Can you reproduce the lines below word for word, starting at the line that contains "scientific name: Aricia agestis" and ending at the line that contains "common name: Coastal monkeyflower", with both of those lines included?

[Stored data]
BEGIN

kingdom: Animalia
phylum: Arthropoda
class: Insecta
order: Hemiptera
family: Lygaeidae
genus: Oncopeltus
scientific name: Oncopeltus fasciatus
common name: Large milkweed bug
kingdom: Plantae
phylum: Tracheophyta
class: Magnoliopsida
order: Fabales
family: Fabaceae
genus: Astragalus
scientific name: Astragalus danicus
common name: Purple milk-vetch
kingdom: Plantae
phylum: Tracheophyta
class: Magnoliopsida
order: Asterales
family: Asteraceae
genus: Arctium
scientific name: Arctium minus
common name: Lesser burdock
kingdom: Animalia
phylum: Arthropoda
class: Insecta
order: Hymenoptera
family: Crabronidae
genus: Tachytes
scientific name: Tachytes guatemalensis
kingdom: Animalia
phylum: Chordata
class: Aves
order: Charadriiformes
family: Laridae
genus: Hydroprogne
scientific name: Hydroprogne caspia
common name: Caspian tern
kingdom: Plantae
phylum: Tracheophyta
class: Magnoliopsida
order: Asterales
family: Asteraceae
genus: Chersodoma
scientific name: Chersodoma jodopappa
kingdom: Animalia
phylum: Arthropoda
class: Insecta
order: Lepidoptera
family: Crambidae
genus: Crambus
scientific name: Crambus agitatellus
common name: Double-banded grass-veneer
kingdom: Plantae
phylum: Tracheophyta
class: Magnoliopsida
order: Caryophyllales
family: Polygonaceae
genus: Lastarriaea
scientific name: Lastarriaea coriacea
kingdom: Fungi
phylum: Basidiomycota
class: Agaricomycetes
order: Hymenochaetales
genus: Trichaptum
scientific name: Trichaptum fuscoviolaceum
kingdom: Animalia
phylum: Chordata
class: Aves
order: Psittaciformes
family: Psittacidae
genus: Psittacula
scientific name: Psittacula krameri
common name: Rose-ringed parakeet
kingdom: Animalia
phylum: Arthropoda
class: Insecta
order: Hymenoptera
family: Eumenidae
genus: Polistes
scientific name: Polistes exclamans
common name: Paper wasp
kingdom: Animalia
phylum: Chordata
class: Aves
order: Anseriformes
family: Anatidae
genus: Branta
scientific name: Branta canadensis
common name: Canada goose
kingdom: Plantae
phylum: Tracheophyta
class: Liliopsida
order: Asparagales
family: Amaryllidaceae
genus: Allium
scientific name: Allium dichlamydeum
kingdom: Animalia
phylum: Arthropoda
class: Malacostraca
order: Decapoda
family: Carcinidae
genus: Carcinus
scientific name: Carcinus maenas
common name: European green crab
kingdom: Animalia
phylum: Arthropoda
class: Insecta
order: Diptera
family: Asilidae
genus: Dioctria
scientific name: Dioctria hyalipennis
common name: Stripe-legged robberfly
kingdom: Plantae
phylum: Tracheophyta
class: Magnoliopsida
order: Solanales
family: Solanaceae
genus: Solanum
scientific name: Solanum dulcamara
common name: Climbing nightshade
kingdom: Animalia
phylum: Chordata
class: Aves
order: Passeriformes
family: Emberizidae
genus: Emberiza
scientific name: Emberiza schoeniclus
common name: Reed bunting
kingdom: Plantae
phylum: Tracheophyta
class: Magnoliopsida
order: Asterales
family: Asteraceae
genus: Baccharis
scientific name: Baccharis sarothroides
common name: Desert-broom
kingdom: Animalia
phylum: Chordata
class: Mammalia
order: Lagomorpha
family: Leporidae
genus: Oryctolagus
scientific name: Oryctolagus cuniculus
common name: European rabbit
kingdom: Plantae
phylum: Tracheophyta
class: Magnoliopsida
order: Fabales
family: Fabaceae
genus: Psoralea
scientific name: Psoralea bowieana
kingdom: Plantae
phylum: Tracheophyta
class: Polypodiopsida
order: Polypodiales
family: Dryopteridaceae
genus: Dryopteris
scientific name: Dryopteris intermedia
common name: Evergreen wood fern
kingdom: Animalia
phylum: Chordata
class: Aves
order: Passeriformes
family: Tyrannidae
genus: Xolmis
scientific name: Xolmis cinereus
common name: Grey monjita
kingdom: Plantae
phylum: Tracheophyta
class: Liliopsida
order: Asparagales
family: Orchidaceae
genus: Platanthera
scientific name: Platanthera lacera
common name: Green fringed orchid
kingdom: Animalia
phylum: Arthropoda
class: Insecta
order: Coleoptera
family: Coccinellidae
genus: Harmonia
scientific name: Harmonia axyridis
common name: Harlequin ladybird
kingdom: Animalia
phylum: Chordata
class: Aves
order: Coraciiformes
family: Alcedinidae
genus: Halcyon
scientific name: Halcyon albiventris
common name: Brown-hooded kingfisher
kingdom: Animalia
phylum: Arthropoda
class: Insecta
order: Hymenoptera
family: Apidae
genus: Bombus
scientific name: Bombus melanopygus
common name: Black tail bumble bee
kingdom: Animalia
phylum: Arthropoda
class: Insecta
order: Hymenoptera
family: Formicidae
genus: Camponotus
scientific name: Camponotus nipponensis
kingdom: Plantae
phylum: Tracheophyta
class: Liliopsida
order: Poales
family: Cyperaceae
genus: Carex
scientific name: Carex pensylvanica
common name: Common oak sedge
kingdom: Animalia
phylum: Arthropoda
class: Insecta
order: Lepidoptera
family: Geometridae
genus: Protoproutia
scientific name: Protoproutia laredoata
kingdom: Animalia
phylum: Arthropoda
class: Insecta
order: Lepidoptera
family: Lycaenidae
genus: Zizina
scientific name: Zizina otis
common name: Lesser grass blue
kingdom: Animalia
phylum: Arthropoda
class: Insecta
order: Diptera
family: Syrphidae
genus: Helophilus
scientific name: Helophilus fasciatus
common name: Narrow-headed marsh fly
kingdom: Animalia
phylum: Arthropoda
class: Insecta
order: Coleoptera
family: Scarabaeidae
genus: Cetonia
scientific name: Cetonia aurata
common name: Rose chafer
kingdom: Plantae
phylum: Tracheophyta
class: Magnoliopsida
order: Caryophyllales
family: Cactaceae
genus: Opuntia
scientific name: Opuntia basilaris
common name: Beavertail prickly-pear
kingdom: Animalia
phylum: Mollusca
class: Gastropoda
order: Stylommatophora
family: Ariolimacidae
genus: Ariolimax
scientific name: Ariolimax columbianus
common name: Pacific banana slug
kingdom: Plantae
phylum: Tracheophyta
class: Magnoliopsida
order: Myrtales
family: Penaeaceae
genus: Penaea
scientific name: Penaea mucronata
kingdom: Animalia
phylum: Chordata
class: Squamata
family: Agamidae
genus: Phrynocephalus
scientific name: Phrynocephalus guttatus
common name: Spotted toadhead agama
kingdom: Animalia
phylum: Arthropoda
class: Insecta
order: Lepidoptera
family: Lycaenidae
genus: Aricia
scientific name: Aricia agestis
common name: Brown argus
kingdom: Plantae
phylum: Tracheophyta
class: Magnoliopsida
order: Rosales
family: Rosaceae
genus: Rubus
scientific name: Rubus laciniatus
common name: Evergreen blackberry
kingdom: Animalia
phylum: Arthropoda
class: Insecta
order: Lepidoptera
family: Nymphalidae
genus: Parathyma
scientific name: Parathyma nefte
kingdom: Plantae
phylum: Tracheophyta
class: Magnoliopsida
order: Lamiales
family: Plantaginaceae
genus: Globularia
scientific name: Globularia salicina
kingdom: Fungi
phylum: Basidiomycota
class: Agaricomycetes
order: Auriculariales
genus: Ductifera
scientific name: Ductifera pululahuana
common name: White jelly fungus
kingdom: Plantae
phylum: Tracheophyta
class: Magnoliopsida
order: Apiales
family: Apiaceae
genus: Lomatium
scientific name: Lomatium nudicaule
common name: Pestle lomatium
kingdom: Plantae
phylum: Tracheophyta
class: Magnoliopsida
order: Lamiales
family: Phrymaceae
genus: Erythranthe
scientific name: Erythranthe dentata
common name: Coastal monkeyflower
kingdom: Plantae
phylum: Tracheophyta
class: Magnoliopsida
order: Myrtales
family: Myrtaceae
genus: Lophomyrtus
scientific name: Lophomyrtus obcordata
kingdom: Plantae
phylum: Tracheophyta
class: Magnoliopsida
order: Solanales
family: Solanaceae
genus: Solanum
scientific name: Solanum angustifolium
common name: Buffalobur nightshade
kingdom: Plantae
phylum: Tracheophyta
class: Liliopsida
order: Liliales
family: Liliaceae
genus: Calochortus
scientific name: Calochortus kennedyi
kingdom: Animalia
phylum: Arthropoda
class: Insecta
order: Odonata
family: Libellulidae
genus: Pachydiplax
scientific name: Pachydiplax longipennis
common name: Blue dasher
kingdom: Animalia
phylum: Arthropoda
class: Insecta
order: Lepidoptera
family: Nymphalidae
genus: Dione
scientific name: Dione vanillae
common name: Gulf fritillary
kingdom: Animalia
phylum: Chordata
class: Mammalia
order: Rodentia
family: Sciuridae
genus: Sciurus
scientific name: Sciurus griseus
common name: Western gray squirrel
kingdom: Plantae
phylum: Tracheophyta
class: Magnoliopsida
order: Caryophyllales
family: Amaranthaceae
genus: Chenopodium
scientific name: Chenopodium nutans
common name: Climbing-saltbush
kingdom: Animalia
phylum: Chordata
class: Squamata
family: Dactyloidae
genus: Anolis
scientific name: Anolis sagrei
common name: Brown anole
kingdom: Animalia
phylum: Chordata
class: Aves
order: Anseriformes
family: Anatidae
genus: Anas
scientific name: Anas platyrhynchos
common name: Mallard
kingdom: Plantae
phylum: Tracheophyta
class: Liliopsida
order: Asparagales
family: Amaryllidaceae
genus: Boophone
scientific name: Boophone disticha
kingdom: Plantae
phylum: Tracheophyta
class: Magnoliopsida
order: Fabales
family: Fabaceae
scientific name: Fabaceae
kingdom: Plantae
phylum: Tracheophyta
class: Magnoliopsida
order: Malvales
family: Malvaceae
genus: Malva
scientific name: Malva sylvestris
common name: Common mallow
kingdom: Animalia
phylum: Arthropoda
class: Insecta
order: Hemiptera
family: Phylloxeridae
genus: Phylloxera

END

**PROBLEM SOLUTION**
scientific name: Aricia agestis
common name: Brown argus
kingdom: Plantae
phylum: Tracheophyta
class: Magnoliopsida
order: Rosales
family: Rosaceae
genus: Rubus
scientific name: Rubus laciniatus
common name: Evergreen blackberry
kingdom: Animalia
phylum: Arthropoda
class: Insecta
order: Lepidoptera
family: Nymphalidae
genus: Parathyma
scientific name: Parathyma nefte
kingdom: Plantae
phylum: Tracheophyta
class: Magnoliopsida
order: Lamiales
family: Plantaginaceae
genus: Globularia
scientific name: Globularia salicina
kingdom: Fungi
phylum: Basidiomycota
class: Agaricomycetes
order: Auriculariales
genus: Ductifera
scientific name: Ductifera pululahuana
common name: White jelly fungus
kingdom: Plantae
phylum: Tracheophyta
class: Magnoliopsida
order: Apiales
family: Apiaceae
genus: Lomatium
scientific name: Lomatium nudicaule
common name: Pestle lomatium
kingdom: Plantae
phylum: Tracheophyta
class: Magnoliopsida
order: Lamiales
family: Phrymaceae
genus: Erythranthe
scientific name: Erythranthe dentata
common name: Coastal monkeyflower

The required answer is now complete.